Why Cold Water Acidifies Faster
Not all parts of the ocean are acidifying at the same rate. Cold water can hold more dissolved gas than warm water, the same reason a cold soda stays fizzy longer than a warm one. This means polar oceans absorb more CO2 per unit of surface area than tropical oceans do. Warmer waters can actually release CO2 back into the atmosphere rather than absorb it.
The Arctic Ocean is acidifying faster than the global average. According to NOAA, some of the most rapid rates of ocean acidification in the world have been measured there. Cold temperatures are only part of the explanation. The Arctic also has naturally higher baseline CO2 concentrations because of global ocean circulation patterns, seasonal processes that concentrate CO2 in certain water layers, and unique interactions between land runoff and seawater. The Southern Ocean faces a similar trajectory: surface waters around Antarctica are projected to become undersaturated with aragonite (a key mineral for shell-building) during wintertime as early as 2030.
What This Means for Marine Life
The most immediate biological consequence of acidification is a drop in the saturation state of calcium carbonate minerals in seawater. Marine organisms build their shells and skeletons from two crystalline forms of calcium carbonate: aragonite and calcite. Aragonite is the less stable of the two and dissolves first as water becomes more acidic. When the saturation state drops below a critical threshold, seawater actually becomes corrosive to unprotected shells and skeletons.
Pteropods, tiny free-swimming sea snails sometimes called “sea butterflies,” are among the most vulnerable. Their thin aragonite shells are sensitive to even small pH changes, and shell dissolution has already been observed in regions where aragonite saturation is near the tipping point. Lab studies show that under lower pH conditions, pteropods’ ability to build new shell material drops markedly. Their cells ramp up the genes involved in calcification, essentially working harder, but they still can’t keep up.
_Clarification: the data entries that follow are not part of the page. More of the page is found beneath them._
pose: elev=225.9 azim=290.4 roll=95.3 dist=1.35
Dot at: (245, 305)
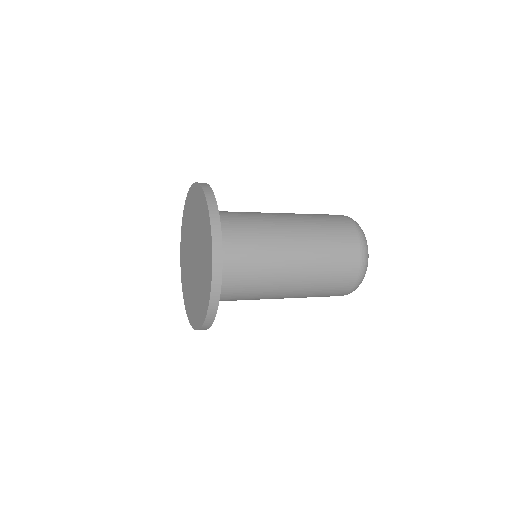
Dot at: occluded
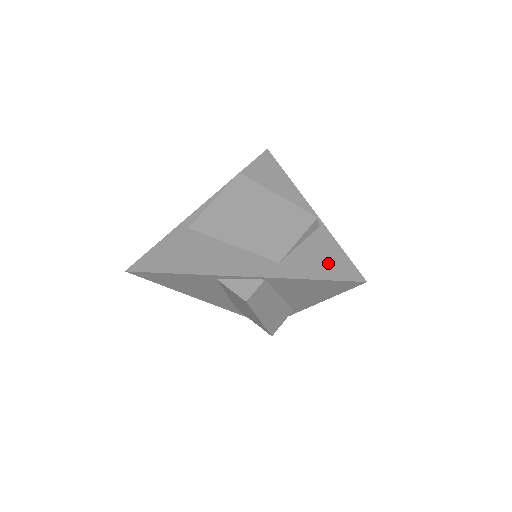
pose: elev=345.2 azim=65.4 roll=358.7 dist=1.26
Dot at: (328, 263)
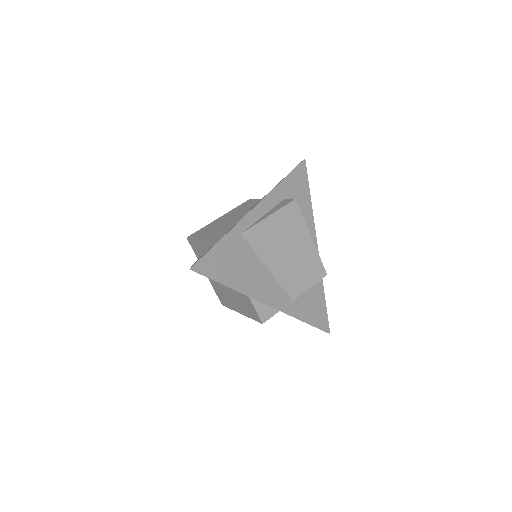
Dot at: (317, 311)
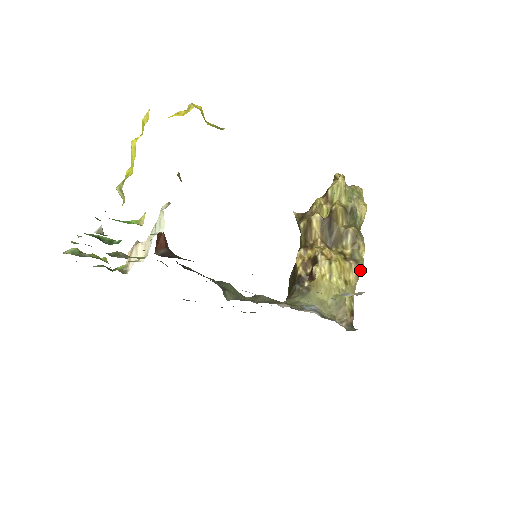
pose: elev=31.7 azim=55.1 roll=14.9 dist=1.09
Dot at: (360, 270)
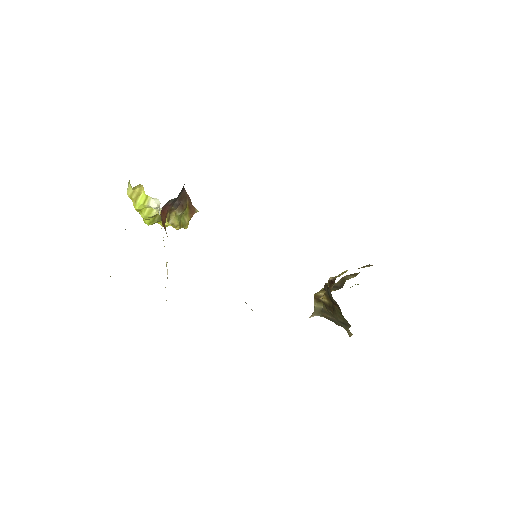
Dot at: (368, 265)
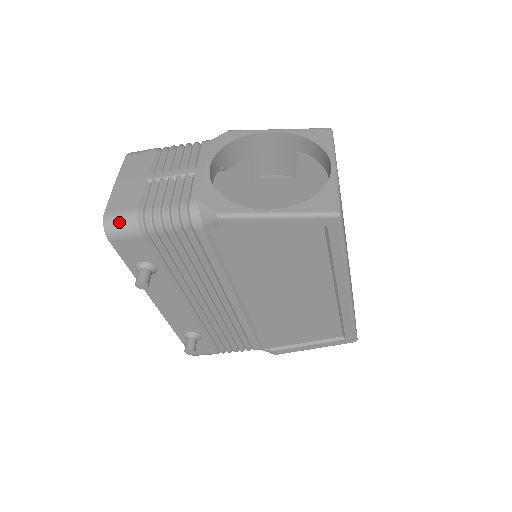
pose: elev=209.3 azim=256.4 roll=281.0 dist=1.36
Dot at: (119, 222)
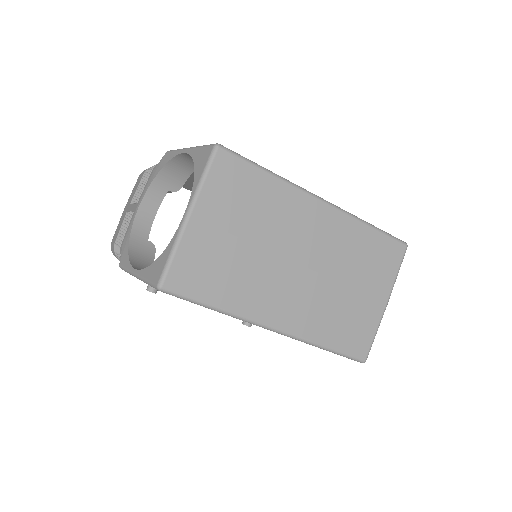
Dot at: (113, 252)
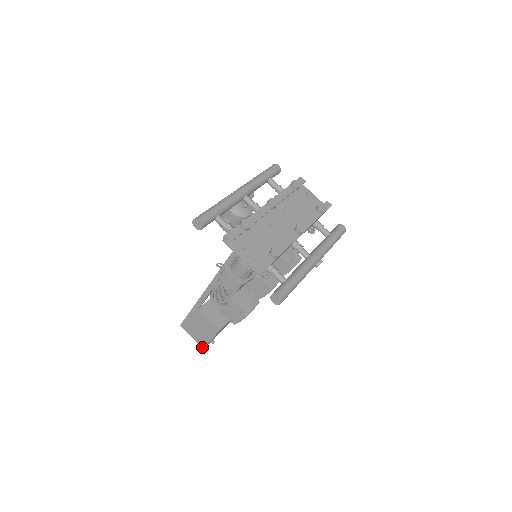
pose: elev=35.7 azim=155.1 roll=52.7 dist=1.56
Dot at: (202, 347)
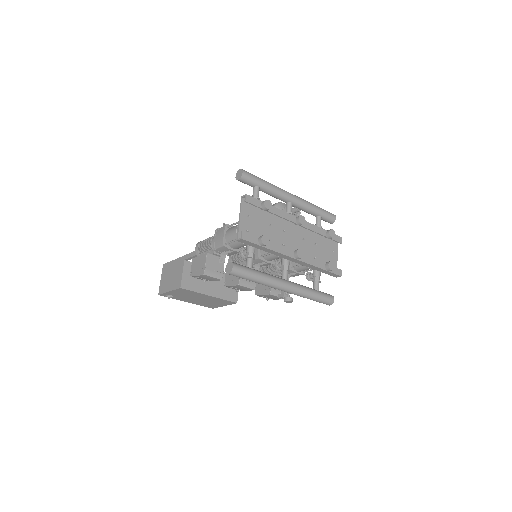
Dot at: (159, 293)
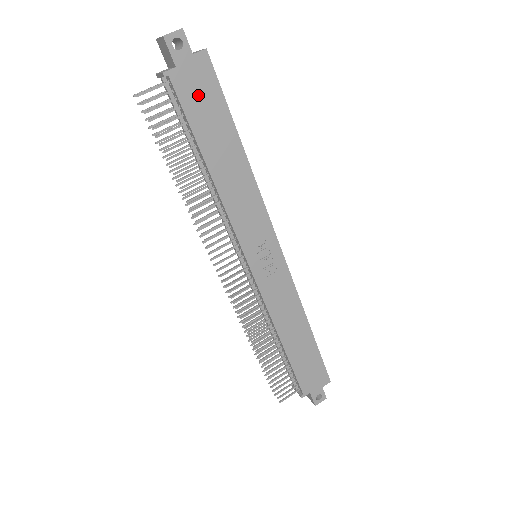
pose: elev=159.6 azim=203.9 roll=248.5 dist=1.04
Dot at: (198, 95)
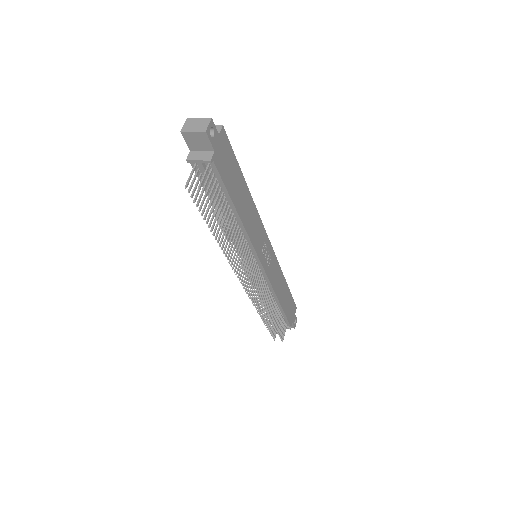
Dot at: (226, 164)
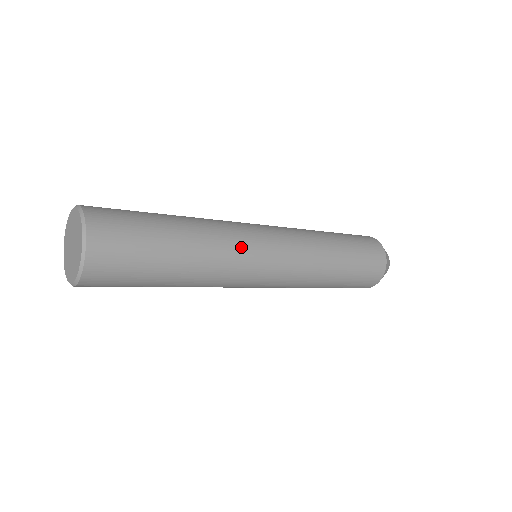
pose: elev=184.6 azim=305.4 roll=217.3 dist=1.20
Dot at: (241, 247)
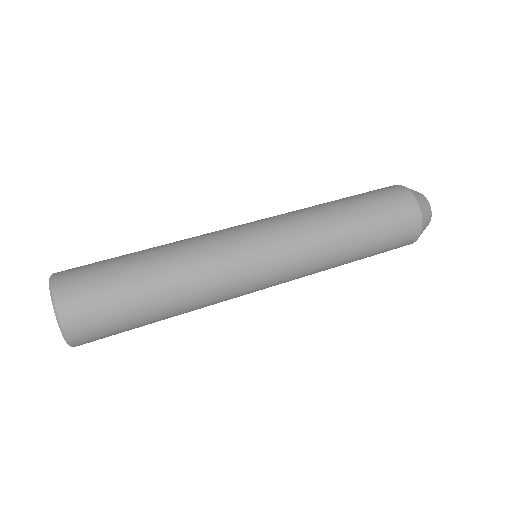
Dot at: (224, 269)
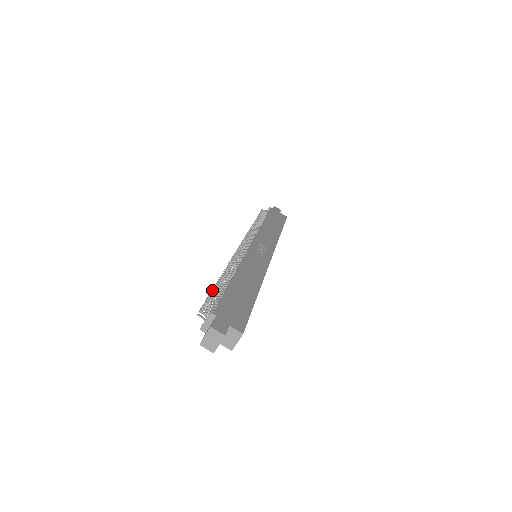
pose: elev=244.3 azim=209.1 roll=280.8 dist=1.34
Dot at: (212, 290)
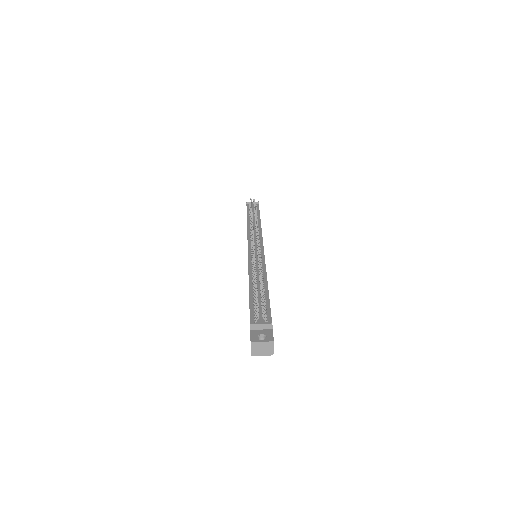
Dot at: occluded
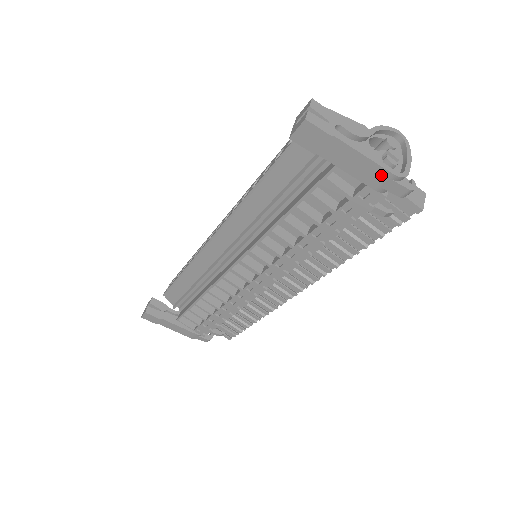
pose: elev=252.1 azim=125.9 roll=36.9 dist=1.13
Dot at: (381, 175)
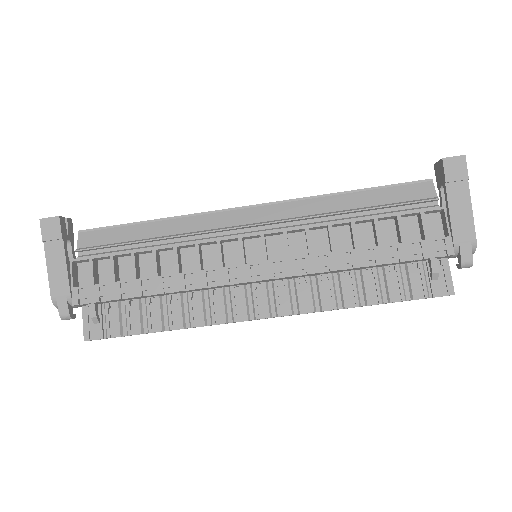
Dot at: (468, 233)
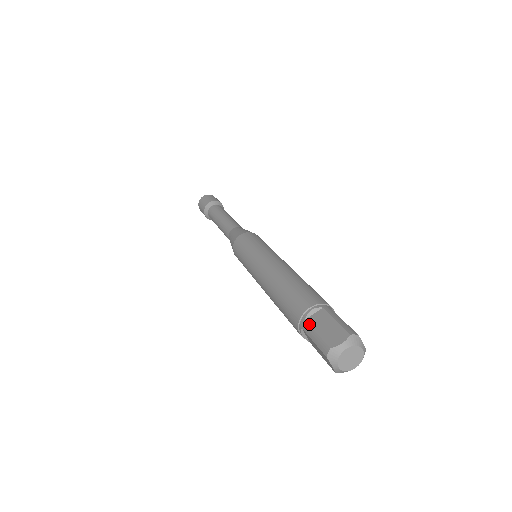
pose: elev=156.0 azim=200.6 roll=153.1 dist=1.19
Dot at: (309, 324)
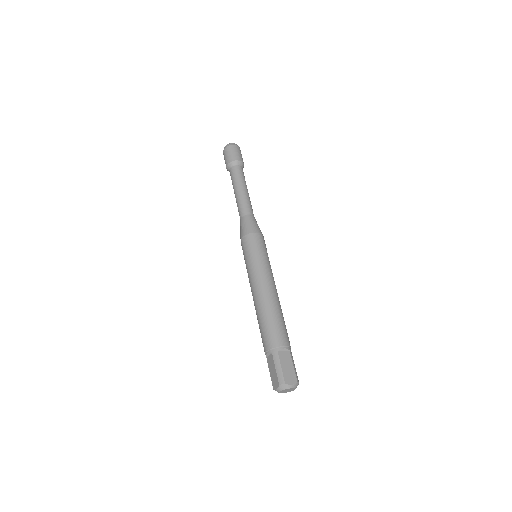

Pteropods sit near the base of many marine food webs, so their decline would ripple upward to fish, seabirds, and marine mammals that depend on them.
Corals face a related problem. They build their reefs from aragonite, and as carbonate ion concentrations fall, reef-building slows. Meanwhile, the boundary in the water column where aragonite begins to dissolve, known as the saturation horizon, is creeping upward toward the surface. Corrosive water that once stayed in the deep ocean can now flow onto continental shelves and into coastal regions, putting shallow-water ecosystems at greater risk.
The Scale of Change Over Time
A 30% increase in acidity over 250 years is fast by geological standards. The ocean’s chemistry has shifted before, during episodes of massive volcanic CO2 release, but those events played out over tens of thousands of years, giving marine life time to adapt. The current rate of change is many times faster. Organisms that build calcium carbonate structures, from microscopic foraminifera to massive coral reefs, are being asked to cope with chemistry their lineages have never experienced on this timescale.
Measurements from Drake Passage, the body of water between South America and Antarctica, show surface pH declining with corresponding reductions in both calcite and aragonite saturation of roughly 0.06 to 0.09 units per decade. That ongoing trend means the pressure on shell-building organisms intensifies with each passing year, not just from the current level of acidity but from the speed at which conditions continue to shift.